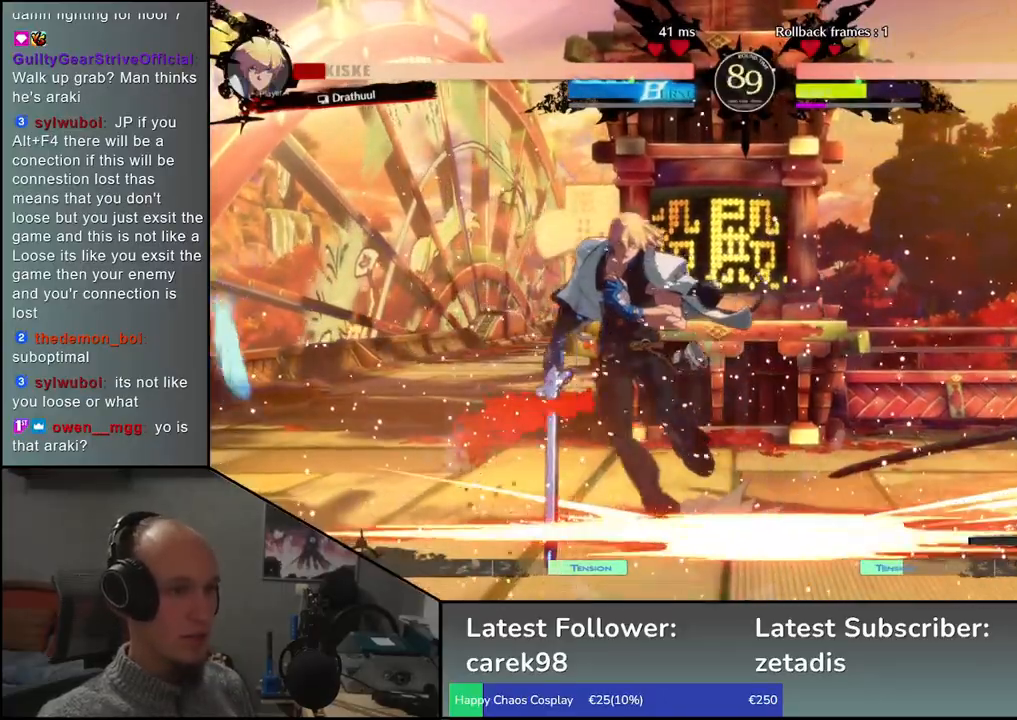
{"dt_ms": 500, "buttons": [], "left_stick": "center", "events": [[100, "TRIANGLE", "down"], [200, "TRIANGLE", "up"], [317, "TRIANGLE", "down"], [400, "TRIANGLE", "up"]]}
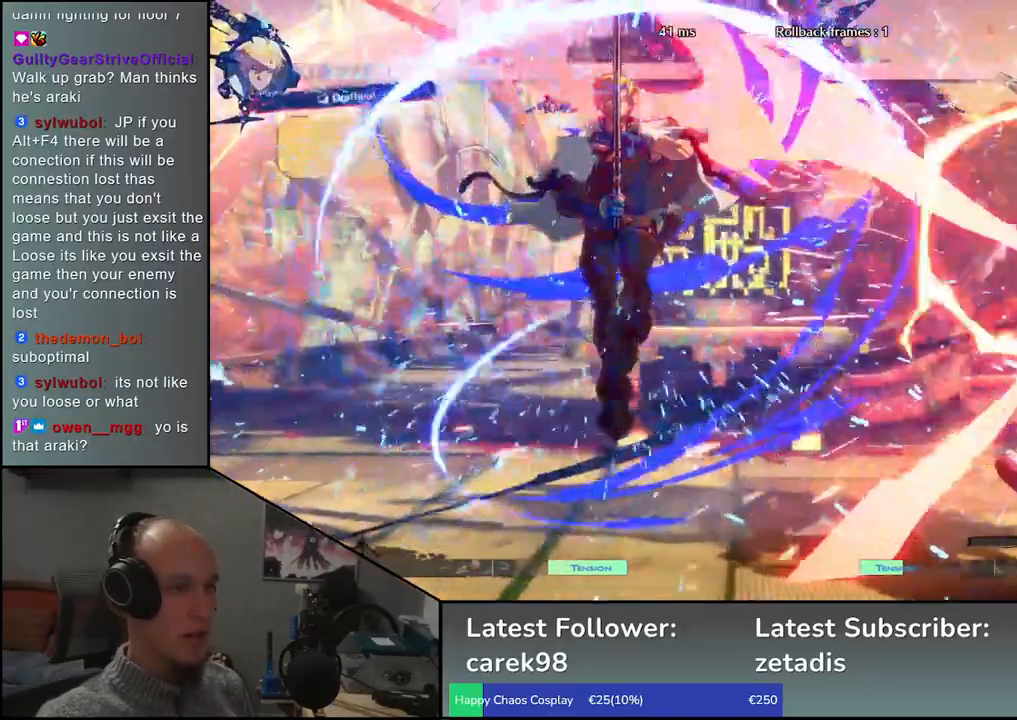
{"dt_ms": 500, "buttons": [], "left_stick": "right", "events": [[17, "TRIANGLE", "down"], [133, "TRIANGLE", "up"], [283, "TRIANGLE", "down"], [317, "left_stick", "right"], [383, "TRIANGLE", "up"]]}
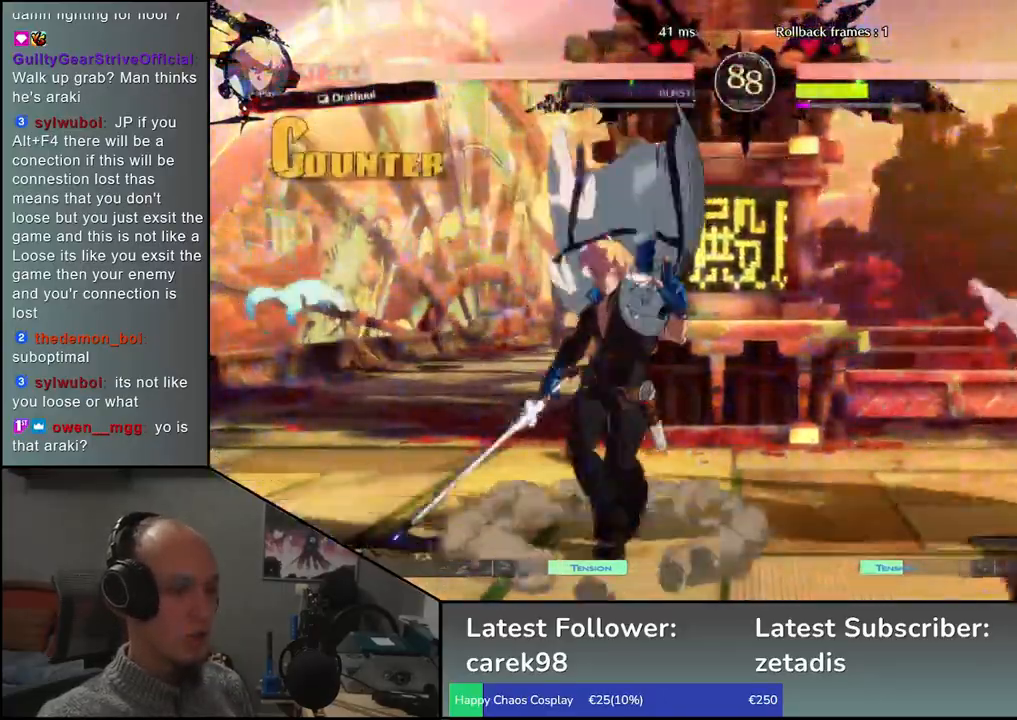
{"dt_ms": 500, "buttons": [], "left_stick": "right", "events": []}
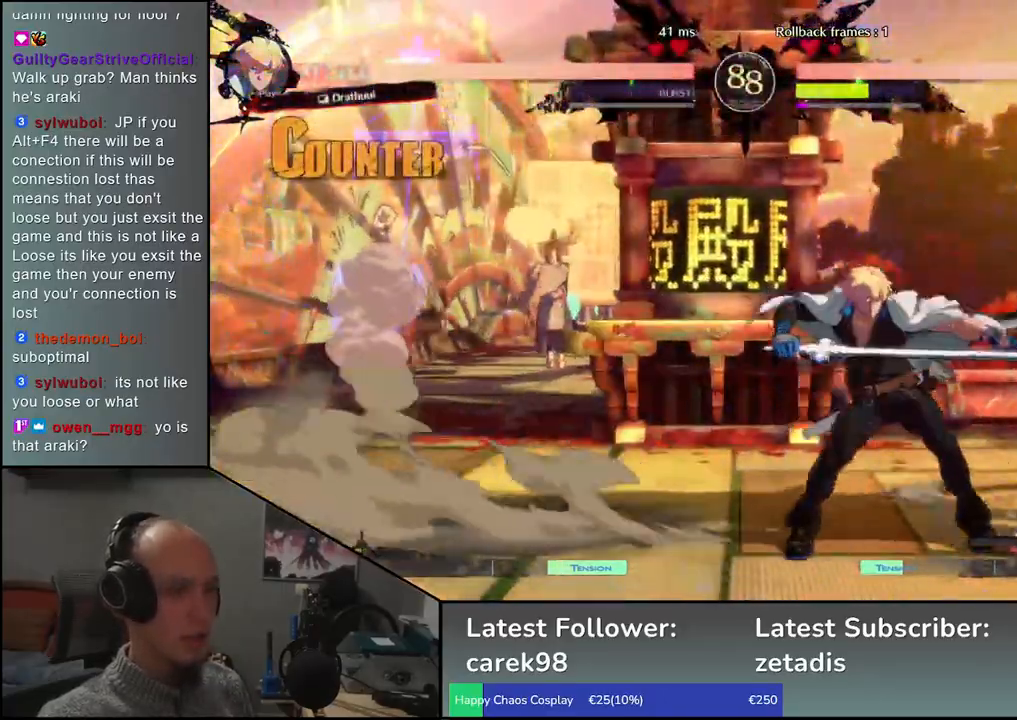
{"dt_ms": 500, "buttons": [], "left_stick": "down-right", "events": [[133, "left_stick", "down-right"]]}
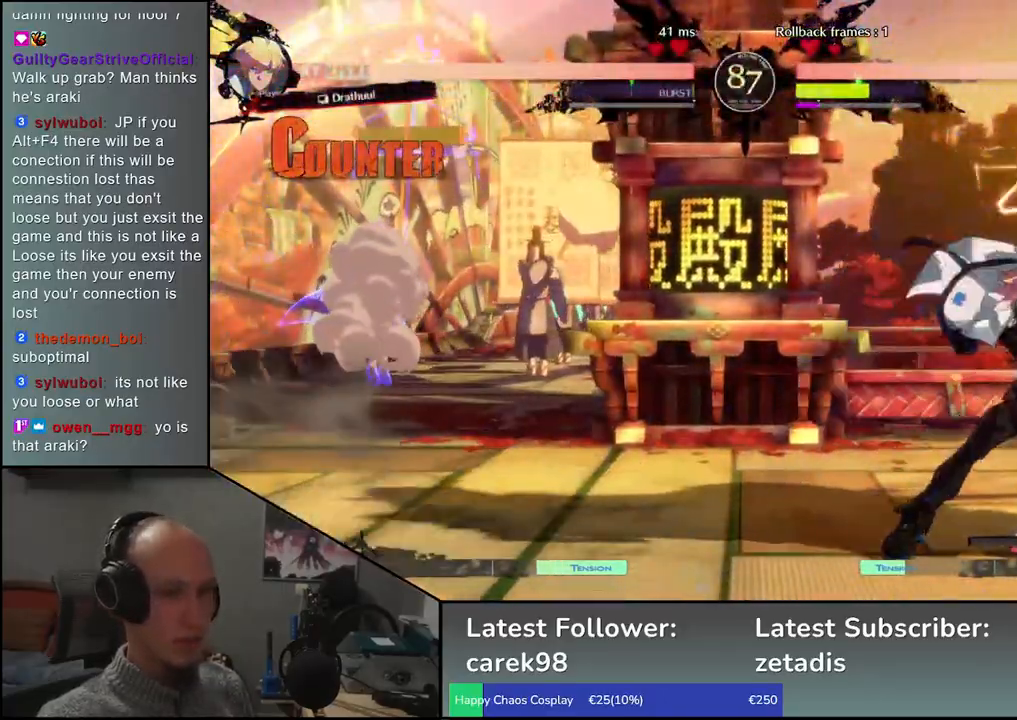
{"dt_ms": 500, "buttons": ["TRIANGLE"], "left_stick": "center", "events": [[483, "TRIANGLE", "down"], [483, "left_stick", "center"]]}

*TASK INSTRUCTIONS*.
Please report every line in the entries above that holds the string "center".

*RESULT FOR THIS TASK*.
{"dt_ms": 500, "buttons": [], "left_stick": "center", "events": [[100, "TRIANGLE", "down"], [200, "TRIANGLE", "up"], [317, "TRIANGLE", "down"], [400, "TRIANGLE", "up"]]}
{"dt_ms": 500, "buttons": ["TRIANGLE"], "left_stick": "center", "events": [[483, "TRIANGLE", "down"], [483, "left_stick", "center"]]}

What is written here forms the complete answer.